(2017-10) Le vigilantisme en Haïti : Manifestations des formes non étatiques de protection dans un contexte de crise humanitaire en milieu urbain
Resume — Cette étude qualitative de Roberson Edouard et Arnaud Dandoy, publiée par Oxfam et l'IIED, examine les « brigades de vigilance » haïtiennes comme formes non étatiques de protection dans les quartiers urbains pauvres et les camps de déplacés. À partir de 30 entrevues individuelles et 2 entrevues de groupe couvrant la période 1986-2016, elle analyse l'organisation des brigades, leur légalité et leurs rapports ambigus avec la police, et plaide pour un encadrement légal et organisationnel plutôt qu'une interdiction.
Constats Cles
- Les brigades de vigilance se sont multipliées à travers les dix départements d'Haïti à des moments particuliers de l'histoire, souvent avec la complicité, voire le soutien, des autorités judiciaires, administratives et policières.
- L'approche juridique de la communauté internationale amalgame vigilantisme et auto-justice et prône l'extinction des brigades, mais cette injonction n'est pas historiquement ni culturellement ancrée dans le contexte haïtien de pluralisme normatif.
- La plupart des citoyens, y compris les membres de brigades et les habitants des quartiers protégés, n'appuient pas la pratique du lynchage, encadrée par une autre convention informelle impliquant d'autres acteurs.

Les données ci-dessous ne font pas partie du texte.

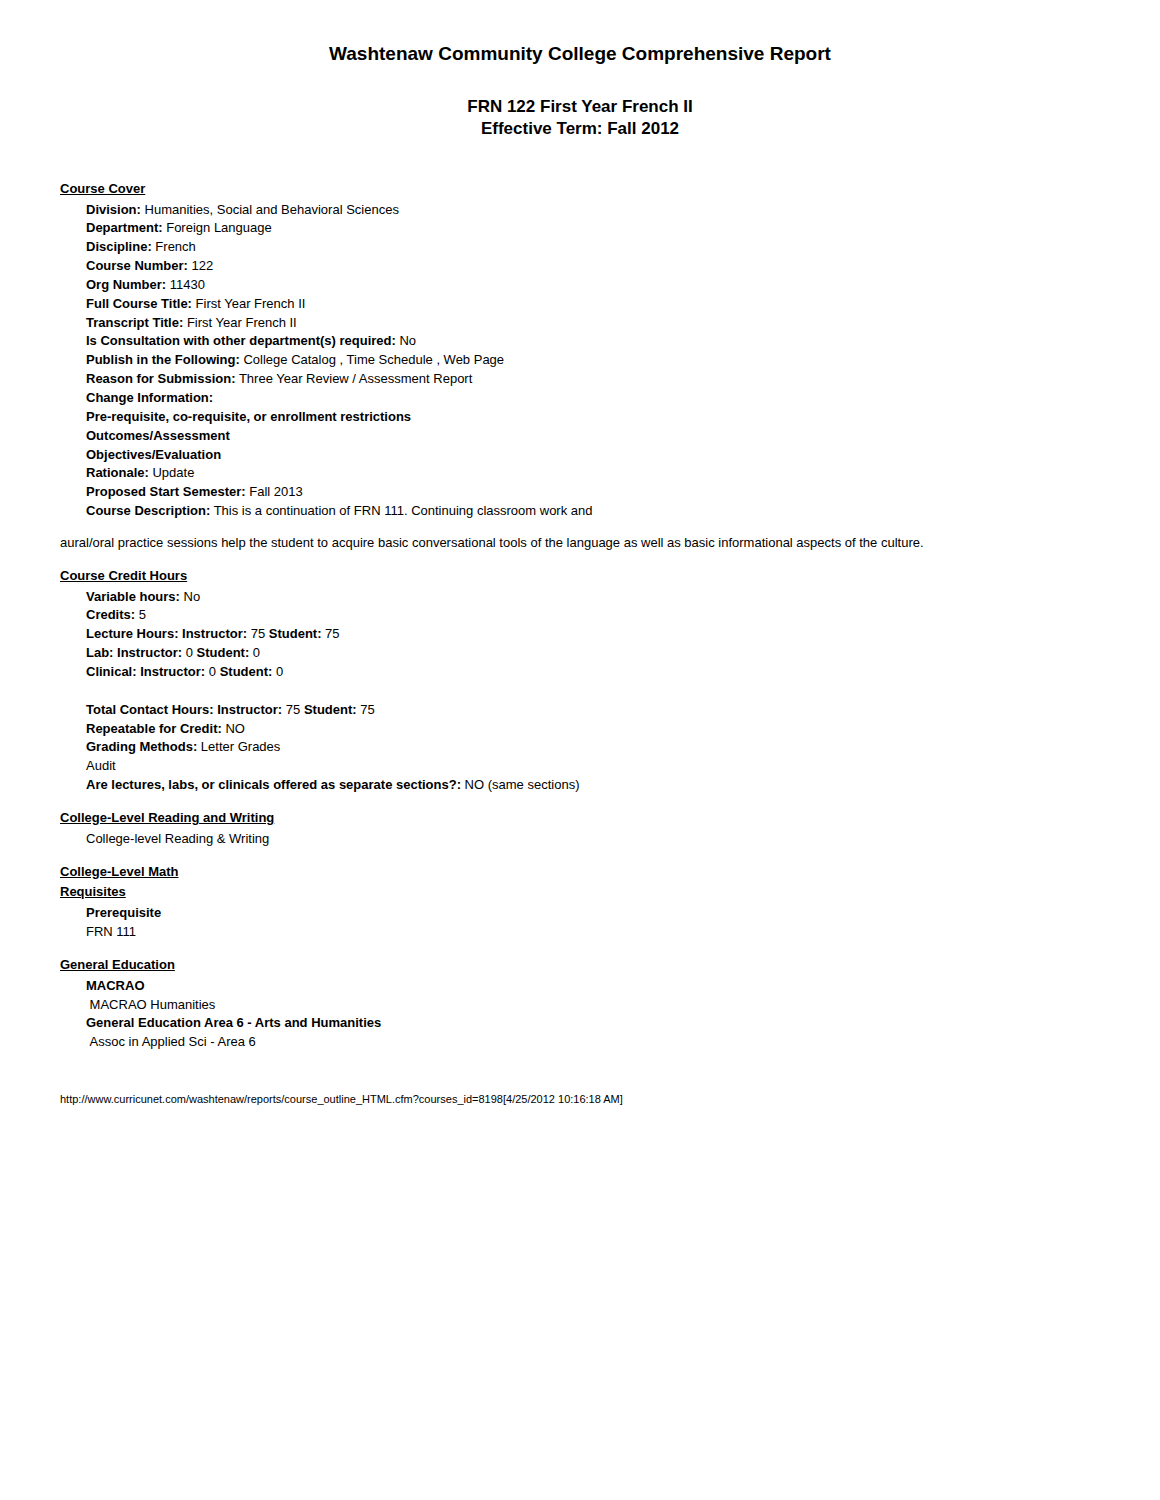Washtenaw Community College Comprehensive Report
FRN 122 First Year French II
Effective Term: Fall 2012
Course Cover
Division: Humanities, Social and Behavioral Sciences
Department: Foreign Language
Discipline: French
Course Number: 122
Org Number: 11430
Full Course Title: First Year French II
Transcript Title: First Year French II
Is Consultation with other department(s) required: No
Publish in the Following: College Catalog , Time Schedule , Web Page
Reason for Submission: Three Year Review / Assessment Report
Change Information:
Pre-requisite, co-requisite, or enrollment restrictions
Outcomes/Assessment
Objectives/Evaluation
Rationale: Update
Proposed Start Semester: Fall 2013
Course Description: This is a continuation of FRN 111. Continuing classroom work and
aural/oral practice sessions help the student to acquire basic conversational tools of the language as well as basic informational aspects of the culture.
Course Credit Hours
Variable hours: No
Credits: 5
Lecture Hours: Instructor: 75 Student: 75
Lab: Instructor: 0 Student: 0
Clinical: Instructor: 0 Student: 0
Total Contact Hours: Instructor: 75 Student: 75
Repeatable for Credit: NO
Grading Methods: Letter Grades
Audit
Are lectures, labs, or clinicals offered as separate sections?: NO (same sections)
College-Level Reading and Writing
College-level Reading & Writing
College-Level Math
Requisites
Prerequisite
FRN 111
General Education
MACRAO
MACRAO Humanities
General Education Area 6 - Arts and Humanities
Assoc in Applied Sci - Area 6
http://www.curricunet.com/washtenaw/reports/course_outline_HTML.cfm?courses_id=8198[4/25/2012 10:16:18 AM]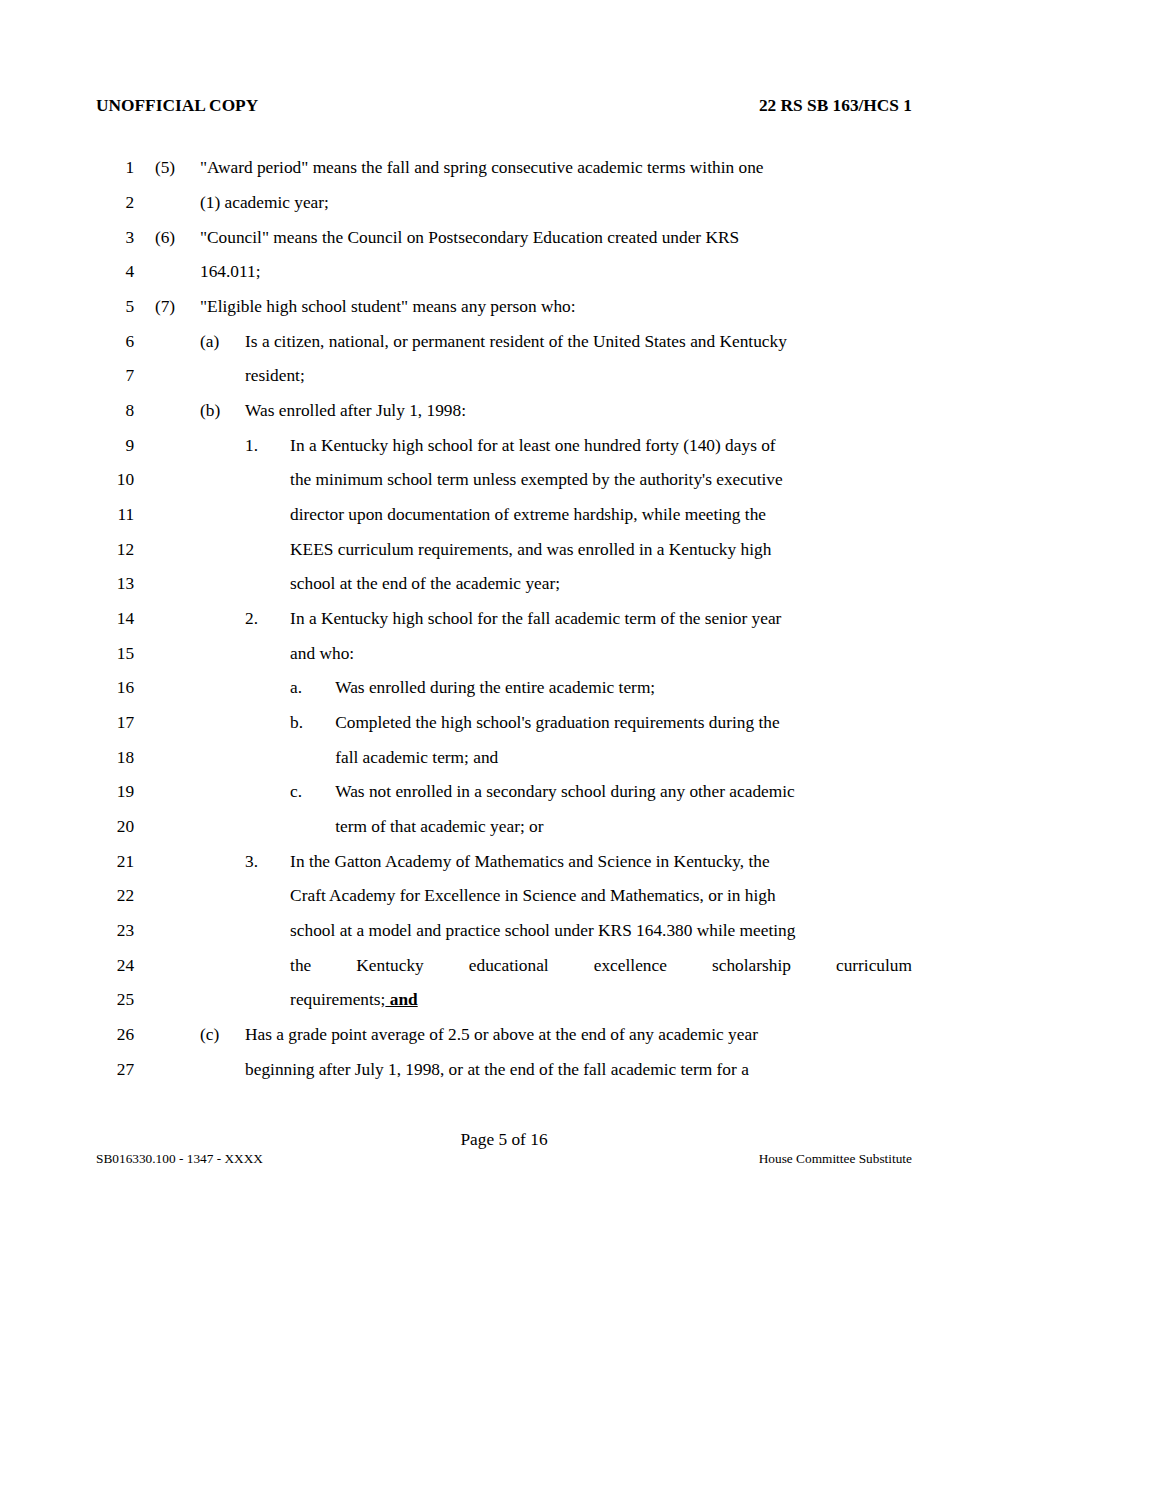UNOFFICIAL COPY 22 RS SB 163/HCS 1
1 (5) "Award period" means the fall and spring consecutive academic terms within one
2 (1) academic year;
3 (6) "Council" means the Council on Postsecondary Education created under KRS
4 164.011;
5 (7) "Eligible high school student" means any person who:
6 (a) Is a citizen, national, or permanent resident of the United States and Kentucky
7 resident;
8 (b) Was enrolled after July 1, 1998:
9 1. In a Kentucky high school for at least one hundred forty (140) days of
10 the minimum school term unless exempted by the authority's executive
11 director upon documentation of extreme hardship, while meeting the
12 KEES curriculum requirements, and was enrolled in a Kentucky high
13 school at the end of the academic year;
14 2. In a Kentucky high school for the fall academic term of the senior year
15 and who:
16 a. Was enrolled during the entire academic term;
17 b. Completed the high school's graduation requirements during the
18 fall academic term; and
19 c. Was not enrolled in a secondary school during any other academic
20 term of that academic year; or
21 3. In the Gatton Academy of Mathematics and Science in Kentucky, the
22 Craft Academy for Excellence in Science and Mathematics, or in high
23 school at a model and practice school under KRS 164.380 while meeting
24 the Kentucky educational excellence scholarship curriculum
25 requirements; and
26 (c) Has a grade point average of 2.5 or above at the end of any academic year
27 beginning after July 1, 1998, or at the end of the fall academic term for a
Page 5 of 16
SB016330.100 - 1347 - XXXX House Committee Substitute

- Les brigades présentent des potentialités : mobilisation collective, contribution à la réponse humanitaire et fonctions d'auxiliaire de la police en matière de renseignement, de surveillance et de maintien de l'ordre.
- Sans contrôle public, les brigades risquent la récupération politique, la corruption à des fins d'enrichissement personnel et des atteintes aux droits de la personne ; l'étude recommande un encadrement légal et organisationnel dans une coproduction de la sécurité plutôt qu'une interdiction.
Description Complete
Ce rapport de recherche, produit pour Oxfam et l'International Institute for Environment and Development (IIED) avec un financement du Fonds d'apprentissage sur les crises urbaines du DFID britannique, cherche à déterminer si l'échec des acteurs publics de sécurité a favorisé l'émergence d'une pluralité de formes non étatiques de contrôle social dans les quartiers pauvres et les camps de déplacés d'Haïti. La méthodologie combine recherche documentaire et données primaires issues de 30 entrevues individuelles semi-dirigées et 2 entrevues de groupe auprès de trois échantillons (membres de brigades, habitants de quartiers protégés par une brigade, hauts cadres de l'État et société civile), les données couvrant la période 1986-2016. L'étude dresse un portrait des brigades de vigilance (formation, rôles, commandement, fonctionnement, armement, perception), analyse leur légalité contestée entre légitime défense et auto-justice, et documente la méfiance réciproque et les relations ambiguës entre brigades et forces de l'ordre, ainsi que les tentatives ratées d'encadrement. Les auteurs soutiennent que l'approche juridique de la communauté internationale, qui amalgame vigilantisme et justice expéditive et prône l'extinction progressive des brigades, ignore le pluralisme normatif haïtien et le rôle historique de ces groupes. Ils concluent que les brigades présentent des potentialités réelles (mobilisation collective, appui à la réponse humanitaire, fonctions auxiliaires de renseignement et de maintien de l'ordre) mais comportent des risques de dérive, et recommandent un encadrement légal, technique et organisationnel par l'autorité publique dans une logique de coproduction de la sécurité, parallèlement à une réforme de la chaîne pénale (police, justice, prison).